Closed shamanez closed 7 years ago
For inference, it probably don't have any impact as the vocabulary won't change. It may reduce the memory usage during training as there is no gradient associated to the word embedding.
The main point of using pre-computed embedding is that it should speed-up the training and allows to train models on smaller dataset.
So in the embedding_rnn_seq2seq function all vocabulary words are assigned to pre generated word vectors ?
No. The pre-generated word vector are assigned in the loadEmbedding
fuction, in https://github.com/Conchylicultor/DeepQA/blob/master/chatbot/chatbot.py
In the embedding_rnn_seq2seq function we can change the word embedding vector size. So the tensorflow api for this function has stated that this model will first embed the words in to vectors. What is the model they are using ? Like skipgram or glove ?
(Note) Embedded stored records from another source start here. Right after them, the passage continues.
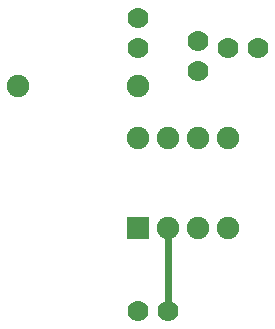
<source format=gtl>
G04 MADE WITH FRITZING*
G04 WWW.FRITZING.ORG*
G04 DOUBLE SIDED*
G04 HOLES PLATED*
G04 CONTOUR ON CENTER OF CONTOUR VECTOR*
%ASAXBY*%
%FSLAX23Y23*%
%MOIN*%
%OFA0B0*%
%SFA1.0B1.0*%
%ADD10C,0.075000*%
%ADD11C,0.070000*%
%ADD12R,0.075000X0.075000*%
%ADD13C,0.024000*%
%LNCOPPER1*%
G90*
G70*
G54D10*
X547Y367D03*
X547Y667D03*
X647Y367D03*
X647Y667D03*
X747Y367D03*
X747Y667D03*
X847Y367D03*
X847Y667D03*
X147Y842D03*
X547Y842D03*
G54D11*
X547Y92D03*
X647Y92D03*
X547Y1067D03*
X547Y966D03*
X747Y892D03*
X747Y992D03*
X847Y967D03*
X947Y967D03*
G54D12*
X547Y367D03*
G54D13*
X647Y118D02*
X647Y338D01*
G04 End of Copper1*
M02*
</source>
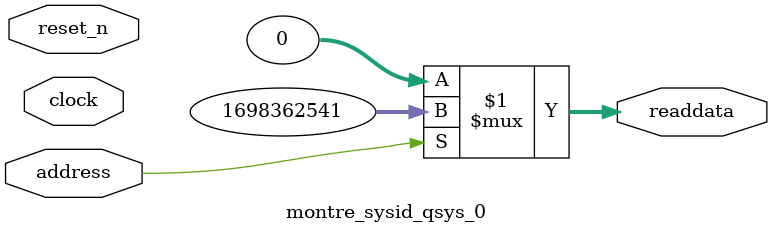
<source format=v>

`timescale 1ns / 1ps
// synthesis translate_on

// turn off superfluous verilog processor warnings 
// altera message_level Level1 
// altera message_off 10034 10035 10036 10037 10230 10240 10030 

module montre_sysid_qsys_0 (
               // inputs:
                address,
                clock,
                reset_n,

               // outputs:
                readdata
             )
;

  output  [ 31: 0] readdata;
  input            address;
  input            clock;
  input            reset_n;

  wire    [ 31: 0] readdata;
  //control_slave, which is an e_avalon_slave
  assign readdata = address ? 1698362541 : 0;

endmodule




</source>
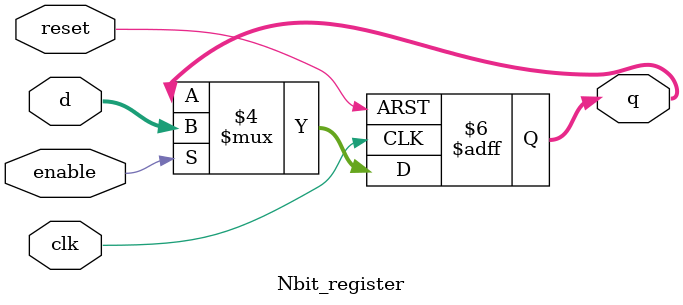
<source format=v>
`timescale 1ns / 1ps

module Nbit_register(
// inputs
clk, enable, d, reset,
// outputs
q
);

parameter N = 8;

input clk;
input enable;
input reset;
input [N-1:0] d;
output reg [N-1:0] q;

always @ (posedge clk or posedge reset)
begin
    if (reset == 1) begin
        q <= 0;
    end else if (enable == 1) begin
        q <= d;
    end
end                
endmodule

</source>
Or it's just initialize all the words first with N-dimensional vectors and trained them with the back prop during the training time ?
It's your second answer. There is no unsupervised pre-training for the word embedding. They are trained conjointly with the rest of the network.
tf.contrib.legacy_seq2seq.embedding_rnn_seq2seq can embed each word in to desired dimensional vectors while the graph is running in a session. I don't have a clear idea on whether we can save the memory with using pre embedded word vectors.